The campaign and a collection of signatures
In support of the initiative, the first guide on the right to oncological oblivion, a web portal (rightallobliotumori.org) and a social campaign, to promote the collection of signatures. The purpose reach 100 thousand subscriptions, which will be brought to the Prime Minister to ask for the approval of the law. Everyone will be able to contribute by leaving their name, both online and in the oncology wards and in the streets: patients, caregivers, family members, citizens. The guide can be downloaded from the site and will be distributed in hospitals, to inform those who are not yet aware of this opportunity and invite them to act so that things can change. The portal also offers patients the possibility of tell your story, to highlight the problem and share experiences. In the last two years, several European countries have enacted a law that guarantees former patients the right not to declare their disease if they are cured. In Italy, on the other hand, to request many services, it is still necessary to declare whether you have had cancer despite the cure. The law would make it possible to no longer be considered a patient after 5 years from the end of treatment if the neoplasm arose in pediatric age and after 10 if one became ill in adulthood, Beretta points out.

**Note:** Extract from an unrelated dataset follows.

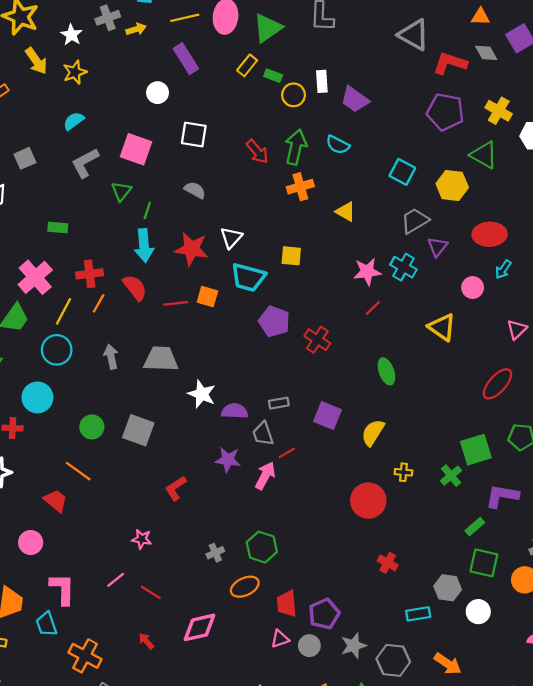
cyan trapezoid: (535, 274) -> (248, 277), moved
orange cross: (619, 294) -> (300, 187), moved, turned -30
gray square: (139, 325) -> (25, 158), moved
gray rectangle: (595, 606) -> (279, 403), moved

Appeal to the institutions
The difficult situation that many ex-patients find themselves living in is no longer acceptable – he says Antonella Campana, vice president of the Aiom Foundation and member of the volunteer coordination of IncontraDonna -. it is necessary to move towards a future free from the stigma of oncological disease. The protection of the rights of cancer patients also involves the legal recognition of a cure from cancer. We patients know what it means to be treated by fragile, perpetually sick people – he continues Monica Forchetta, president of Apaim, Italian Melanoma Patients Association -. The neoplasm often becomes a label, even when it is no longer there. Today, however, there are so many people healed that it is necessary to realize the extent of the problem and take action to solve it. We believe this is a great ethical and social challenge, a paradigm shift that starts with patients together with citizenship, the scientific community and institutions – adds Ornella Campanella, president of the aBRCAdabra association -. We want to spread this message: even if you are or have been a cancer patient, you are not your cancer. This should also put an end to the equation cancer equals incurable disease. It also adds to the appeal Lucia Belli, nurse and member of the Board of Directors of the Aiom Foundation: We are sure that we will also find the institutions on our side – he concludes -. We ask all citizens to mobilize with us to achieve the goal.